**SUPPLIED ENTRIES:**
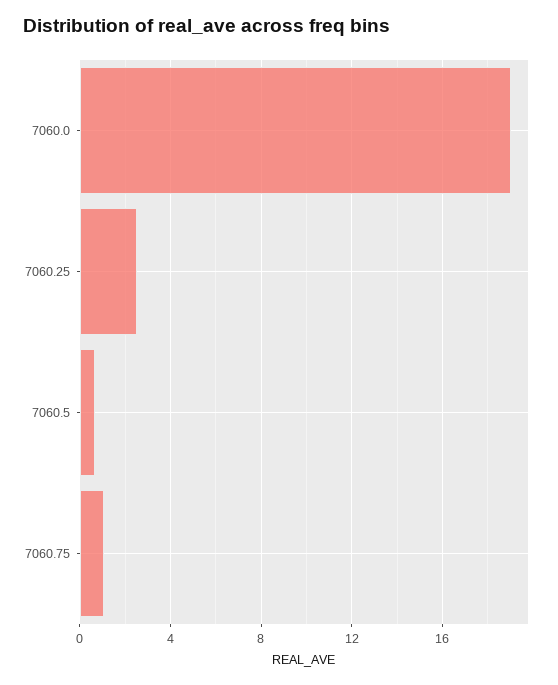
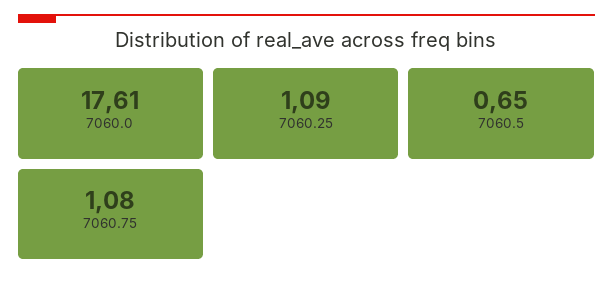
7060.0: 19 -> 17.61
7060.25: 2.5 -> 1.09

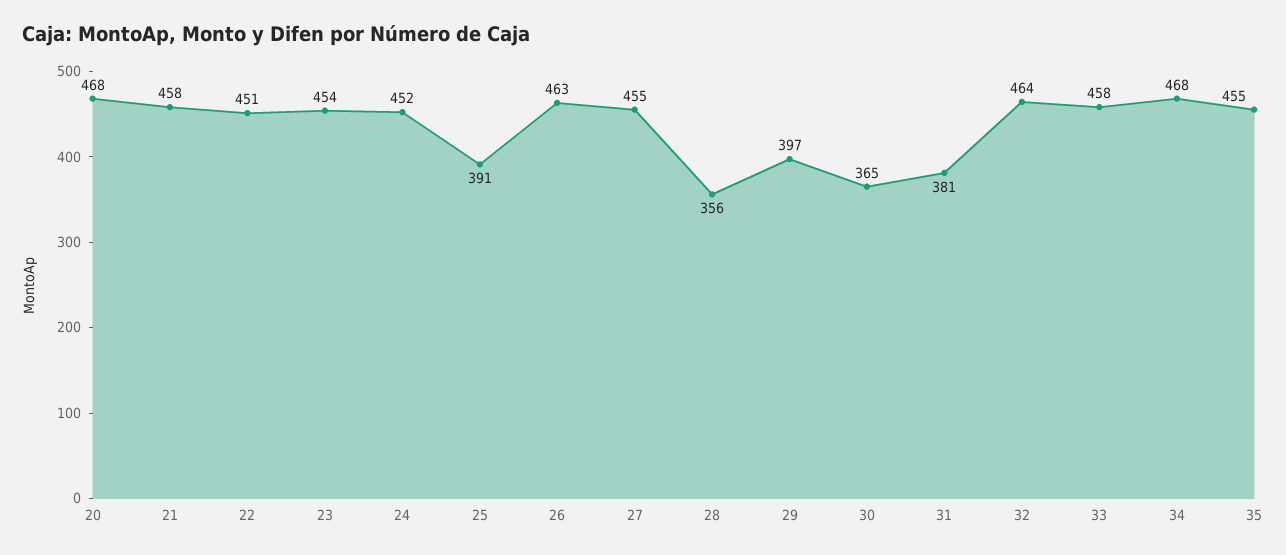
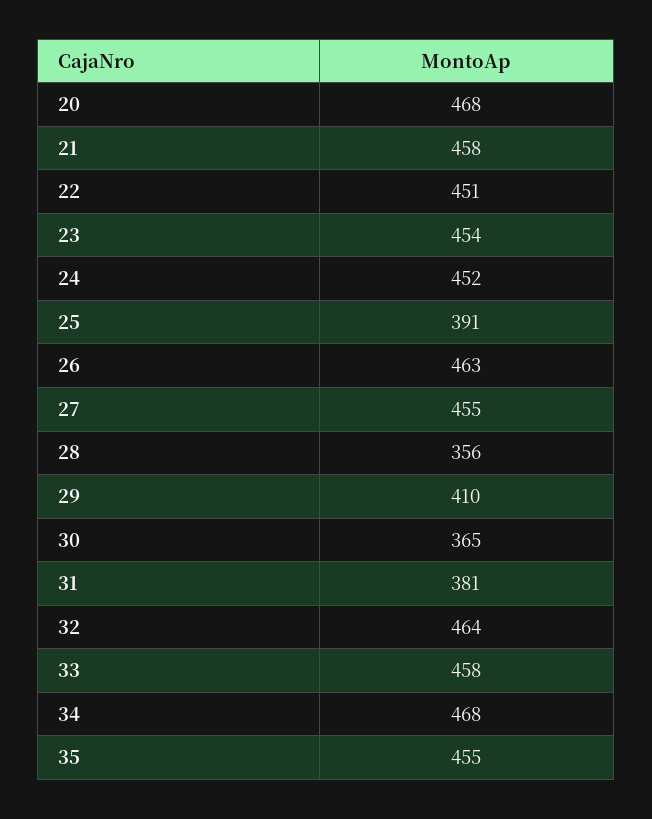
29: 397 -> 410

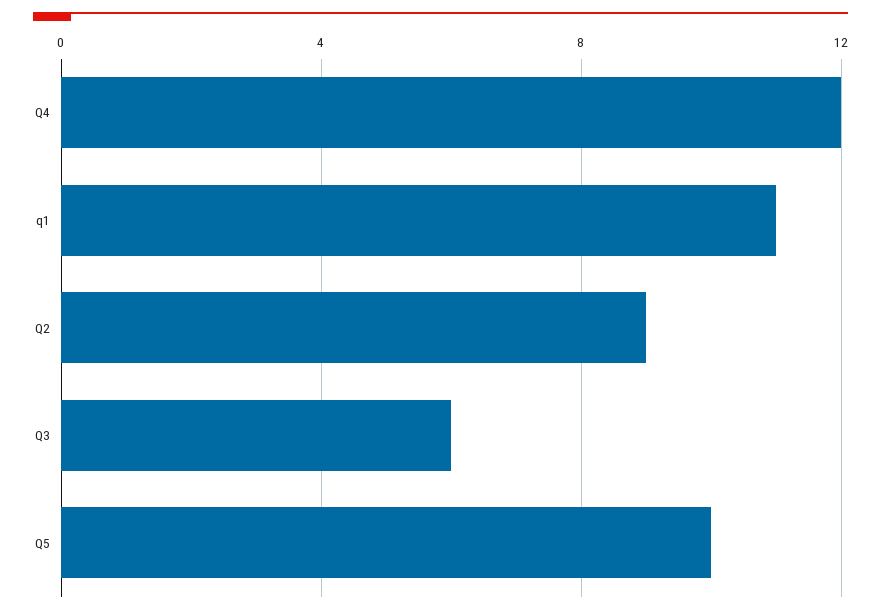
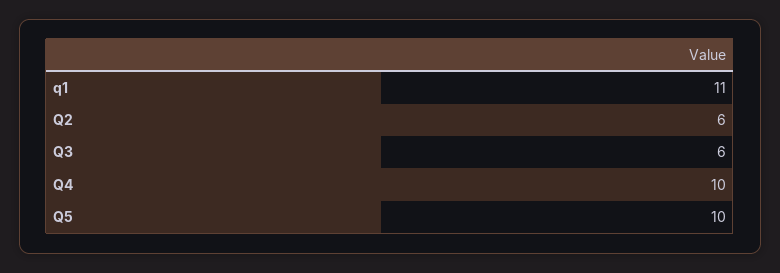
Q4: 12 -> 10
Q2: 9 -> 6

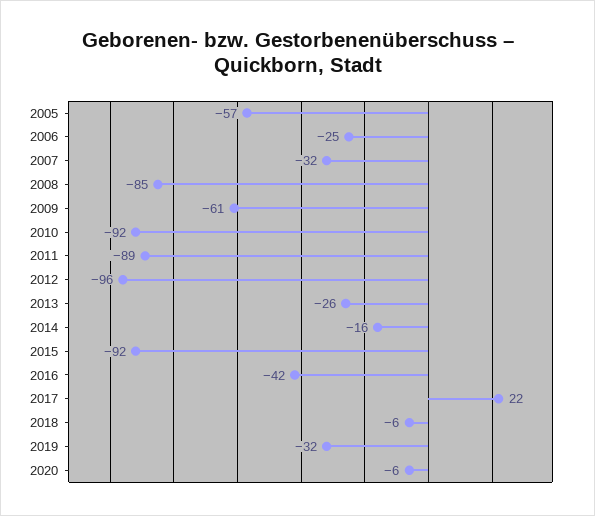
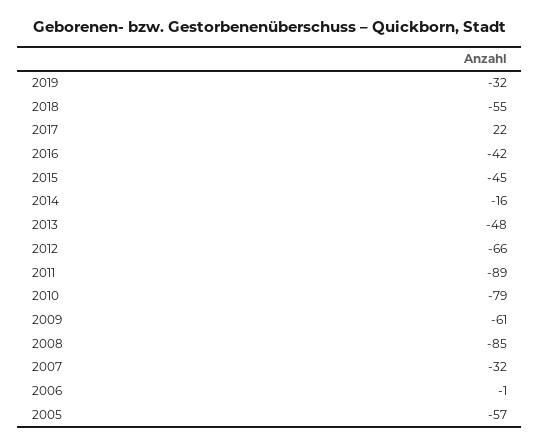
2006: -25 -> -1
2010: -92 -> -79
2012: -96 -> -66
2013: -26 -> -48
2015: -92 -> -45
2018: -6 -> -55
2020: -6 -> none

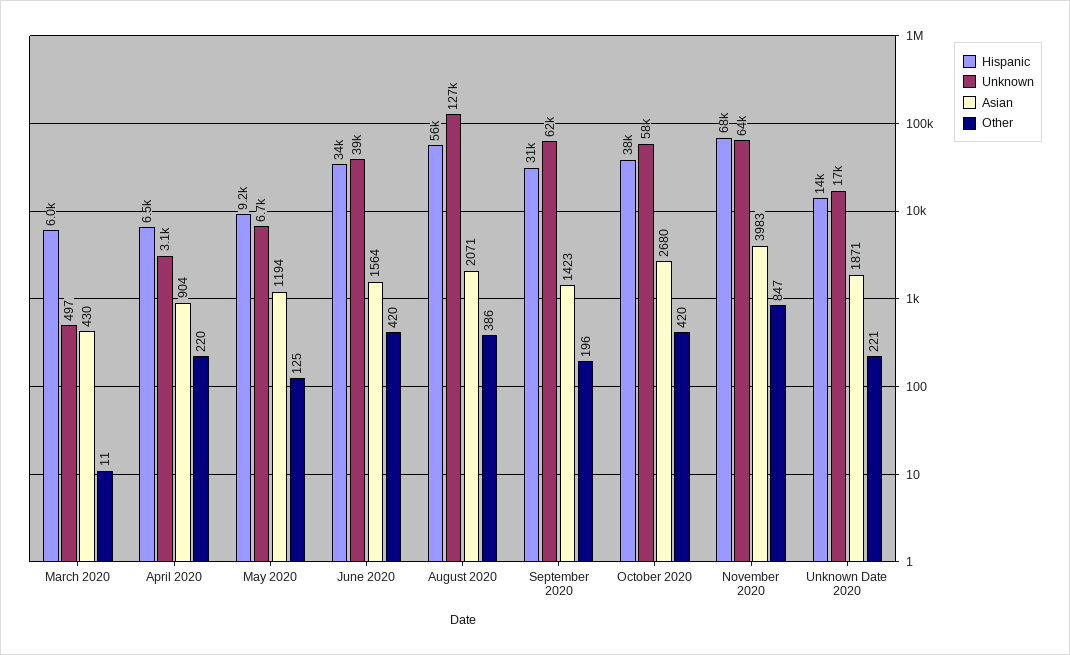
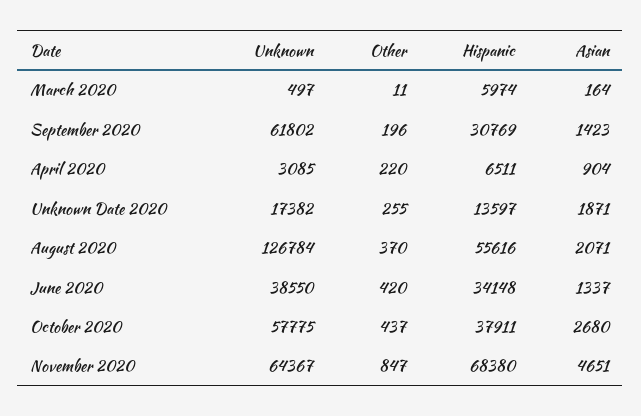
Asian, March 2020: 430 -> 164
Hispanic, May 2020: 9200 -> none
Unknown, May 2020: 6700 -> none
Asian, May 2020: 1194 -> none
Other, May 2020: 125 -> none
Asian, June 2020: 1564 -> 1337
Other, August 2020: 386 -> 370
Other, October 2020: 420 -> 437
Asian, November 2020: 3983 -> 4651
Other, Unknown Date 2020: 221 -> 255

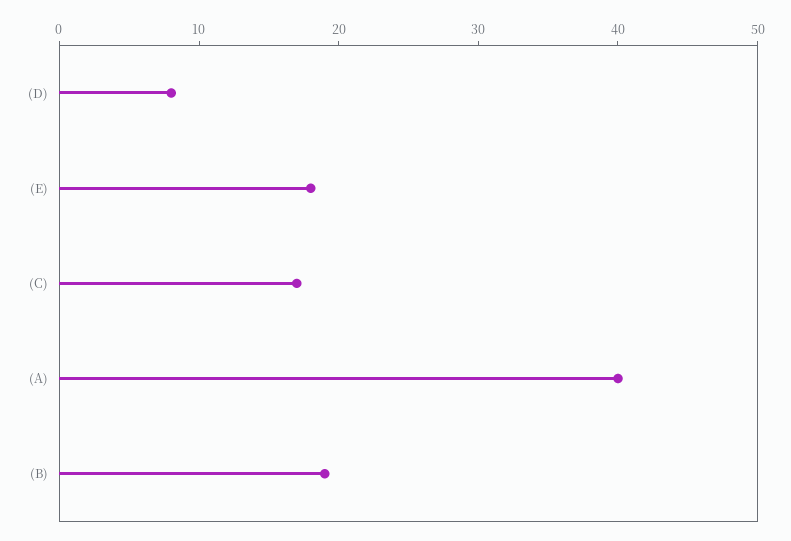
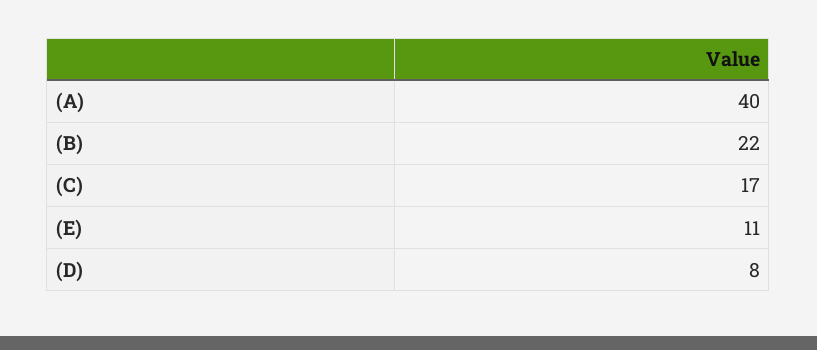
(E): 18 -> 11
(B): 19 -> 22

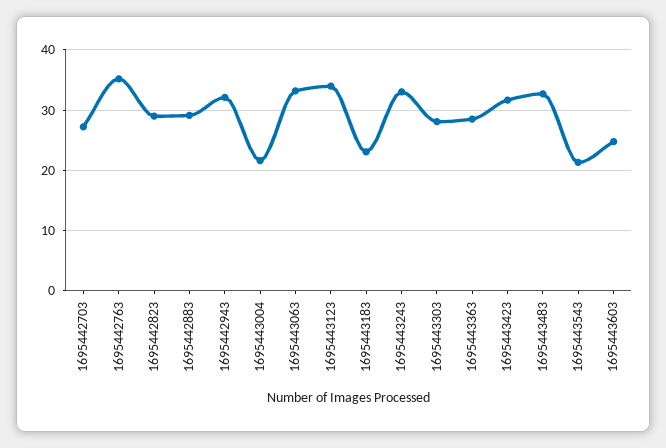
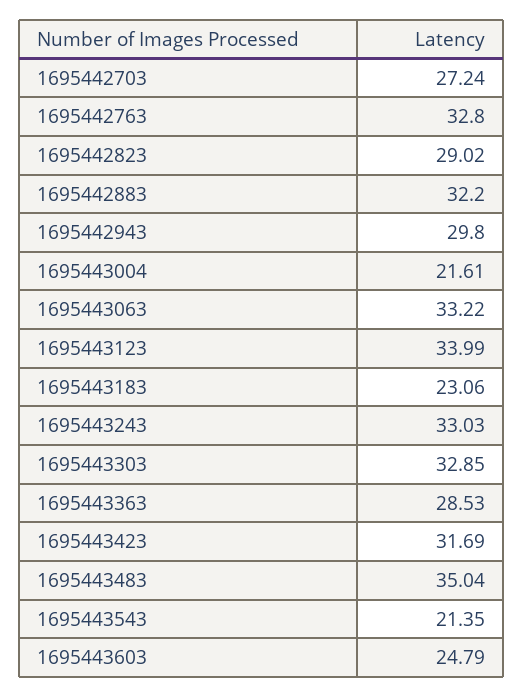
1695442763: 35 -> 32.8
1695442883: 29 -> 32.2
1695442943: 32 -> 29.8
1695443303: 28 -> 32.85
1695443483: 33 -> 35.04

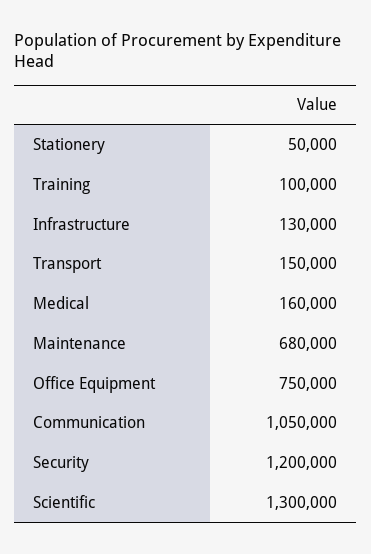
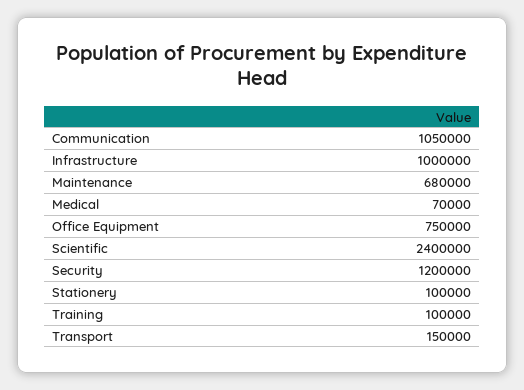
Stationery: 50000 -> 100000
Infrastructure: 130000 -> 1000000
Medical: 160000 -> 70000
Scientific: 1300000 -> 2400000

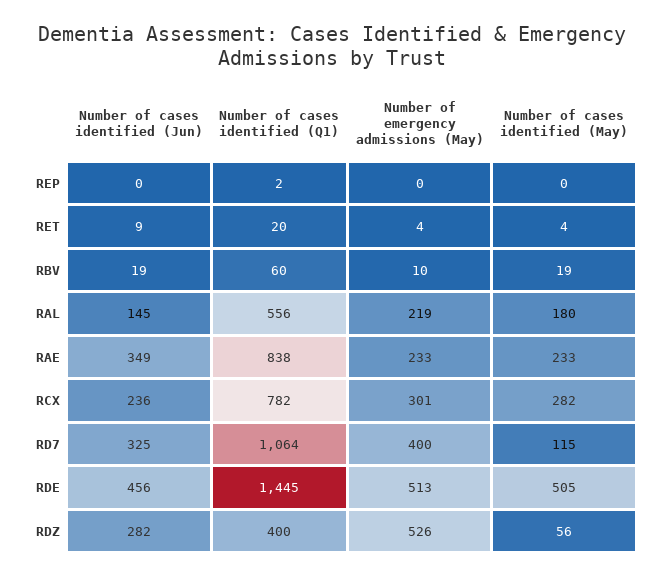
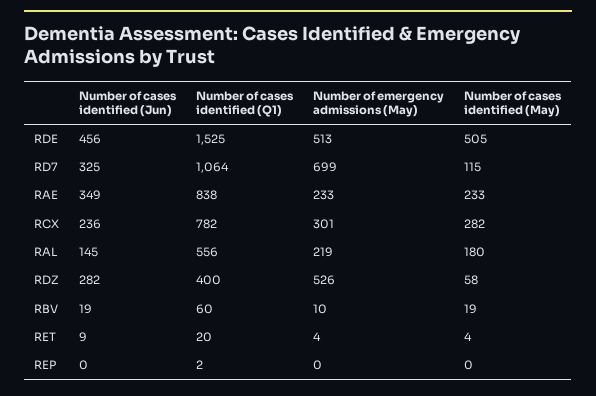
Number of emergency admissions (May), RD7: 400 -> 699
Number of cases identified (Q1), RDE: 1445 -> 1525
Number of cases identified (May), RDZ: 56 -> 58

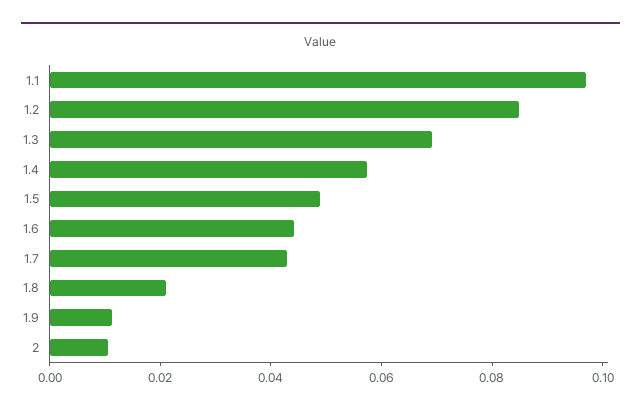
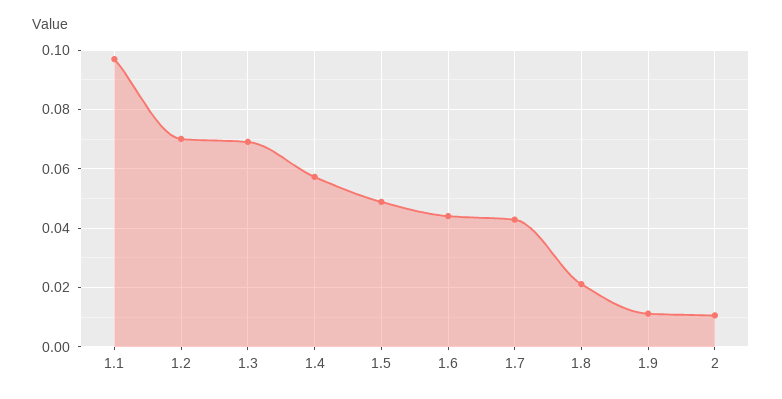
1.2: 0.085 -> 0.07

**WHAT YOU HAVE TO DO:** Pictures aside, retype the material exactly.

**WRITTEN RESPONSE:**
7060.0: 19 -> 17.61
7060.25: 2.5 -> 1.09

29: 397 -> 410

Q4: 12 -> 10
Q2: 9 -> 6

2006: -25 -> -1
2010: -92 -> -79
2012: -96 -> -66
2013: -26 -> -48
2015: -92 -> -45
2018: -6 -> -55
2020: -6 -> none

Asian, March 2020: 430 -> 164
Hispanic, May 2020: 9200 -> none
Unknown, May 2020: 6700 -> none
Asian, May 2020: 1194 -> none
Other, May 2020: 125 -> none
Asian, June 2020: 1564 -> 1337
Other, August 2020: 386 -> 370
Other, October 2020: 420 -> 437
Asian, November 2020: 3983 -> 4651
Other, Unknown Date 2020: 221 -> 255

(E): 18 -> 11
(B): 19 -> 22

1695442763: 35 -> 32.8
1695442883: 29 -> 32.2
1695442943: 32 -> 29.8
1695443303: 28 -> 32.85
1695443483: 33 -> 35.04

Stationery: 50000 -> 100000
Infrastructure: 130000 -> 1000000
Medical: 160000 -> 70000
Scientific: 1300000 -> 2400000

Number of emergency admissions (May), RD7: 400 -> 699
Number of cases identified (Q1), RDE: 1445 -> 1525
Number of cases identified (May), RDZ: 56 -> 58

1.2: 0.085 -> 0.07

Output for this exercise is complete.